General Sketch of the New Testament in the Light of Christ and the Church, A - Part 2: Romans through Philemonby Witness Lee
Printed Copy: Available Online from Living Stream Ministry
Printed Copy: Available Online from Living Stream Ministry
By the Lord’s sovereignty, the short book of Philemon comes at the end of the section on the practice of the church life. The significance of this book is that for the practice of the church life we need to keep brotherly love. Although other portions of the Scriptures teach us about brotherly love and loving one another, Philemon serves as an illustration, an example, of brotherly love. In the practice of the church life, the proper brotherly love is a real test. If we do not have the genuine brotherly love, we are spiritually dead. The proper, real, and true brotherly love is the test of whether we are living or dead. This is a love that surpasses ordinary human love in society.
In this book there are two persons. One is the master, Philemon, who has the full right of ownership of his slave, Onesimus. Unlike today in America, at Paul’s time there was a custom that people could buy a person as a slave. The master who purchased a slave had the right to do anything with him, including to put the slave to death. That was not illegal; the law gave him the right to do so. Onesimus was a slave who was owned by Philemon, a wealthy brother. However, Onesimus had run away from his master, and according to the custom in those times, an escaped slave could be put to death. For this reason Onesimus was put into prison, but while he was in prison, he met Paul, the messenger of the Lord. This means that he met the Lord, because in this book Paul represents the Lord Himself. As a result, Onesimus was saved (v. 10). Following this, Paul sent him back to his master, Philemon, and entreated Philemon to treat Onesimus as a beloved brother (vv. 12-16). From this time forward Philemon would have Onesimus no longer as a slave but as a brother.
This is an illustration of brotherly love that surpasses all the practices in human society. Hence, in the church life we must have such a brotherly love. The principle in Philemon is that in the practice of the church there must be a brotherly love that overcomes all the differences in human society. If brotherly love can overcome the difference in social rank between a slave and a master, then it is able to overcome all the differences in human society. The differences and ranks in human society must not be brought into the practice of the church life. In the church practice all the differences in society are excluded.
It is difficult for brothers or sisters who have a high position in human society to practice brotherly love. If a brother is a president or a king, it may be difficult for him to properly practice being a brother in the church. Therefore, it is better not to be a president or a king. According to the history of the church throughout the centuries, bringing social rank into the practice of the church has been a great problem. When differences of rank in human society are brought into the practice of the church, the nature of the church is changed. This damages and spoils the proper practice of the church life. This is the very reason that the book of Philemon is found at the end of this section of the New Testament. In the proper practice of the church we can never neglect brotherly love.

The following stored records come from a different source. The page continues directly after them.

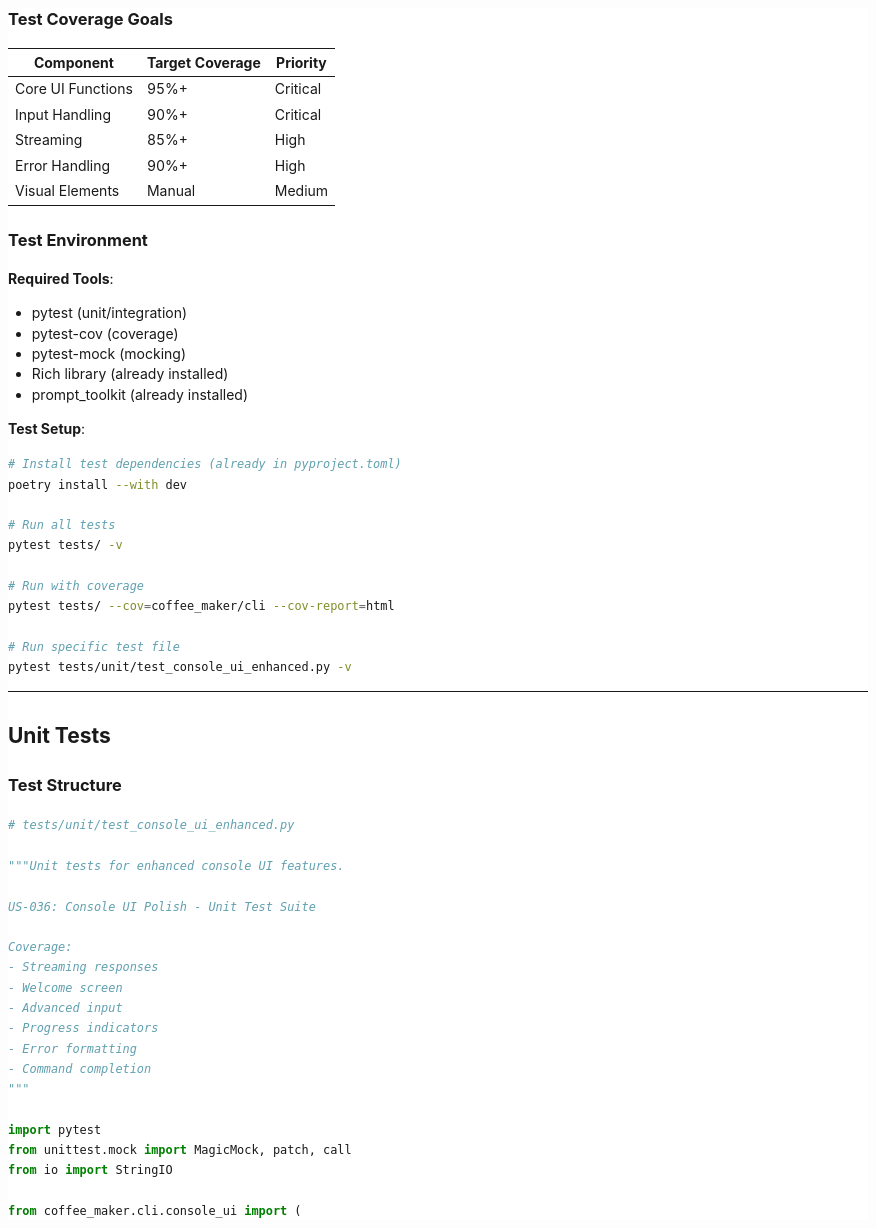 ### Test Coverage Goals

| Component | Target Coverage | Priority |
|-----------|----------------|----------|
| Core UI Functions | 95%+ | Critical |
| Input Handling | 90%+ | Critical |
| Streaming | 85%+ | High |
| Error Handling | 90%+ | High |
| Visual Elements | Manual | Medium |

### Test Environment

**Required Tools**:
- pytest (unit/integration)
- pytest-cov (coverage)
- pytest-mock (mocking)
- Rich library (already installed)
- prompt_toolkit (already installed)

**Test Setup**:
```bash
# Install test dependencies (already in pyproject.toml)
poetry install --with dev

# Run all tests
pytest tests/ -v

# Run with coverage
pytest tests/ --cov=coffee_maker/cli --cov-report=html

# Run specific test file
pytest tests/unit/test_console_ui_enhanced.py -v
```

---

## Unit Tests

### Test Structure

```python
# tests/unit/test_console_ui_enhanced.py

"""Unit tests for enhanced console UI features.

US-036: Console UI Polish - Unit Test Suite

Coverage:
- Streaming responses
- Welcome screen
- Advanced input
- Progress indicators
- Error formatting
- Command completion
"""

import pytest
from unittest.mock import MagicMock, patch, call
from io import StringIO

from coffee_maker.cli.console_ui import (
```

We must shut the door of the church to all social rank in human society. There is no place in the church for the “uniforms” of social rank. We should not come to the church with the “uniform” of an admiral, a marshal, or a medical doctor. To bring these things into the church will damage the church life. How much we have the reality of the church life is tested by our brotherly love. This is not a small or easy matter. If someone attains to a high office, he will see the difficulty it causes; it will be hard for him to come down from his “throne.”
Even in the United States the problem of social rank is serious. Formerly, I thought that in America all people had the same status. Recently, however, an officer in the armed forces told me that it is not easy for him to contact enlisted men, because they do not have the same rank. It is also difficult for the wife of an officer to come down off her “throne” to talk with the wife of an enlisted man. This also is due to the difference in rank. One Christian brother told me that while he was serving in the air force, he had the burden to open his home to fellow soldiers who were brothers, but his wife would not agree. She said that to do this would lower his status. Wives such as this want to maintain their social rank. In this respect the United States may be better than other countries, but even in this country there is the problem of social rank.
We must overcome this problem by the inner life. We need to receive the Lord’s demand to receive Onesimus. Even a slave can become a dear brother to us. However, if we feel that we are different from such a brother, if it is hard to humble ourselves to sit with him, we must be reminded that we are wrong. We should sit alongside such a brother just as we would sit with the apostle Paul. We need to realize that regardless of his rank, he is our dear brother. In the practice of the church life, we need to learn this basic principle, which will correct, adjust, and balance us. Therefore, Philemon is not a book of teaching; it is a book of instruction, instructing us how to treat our brothers who are of lower social rank in human society.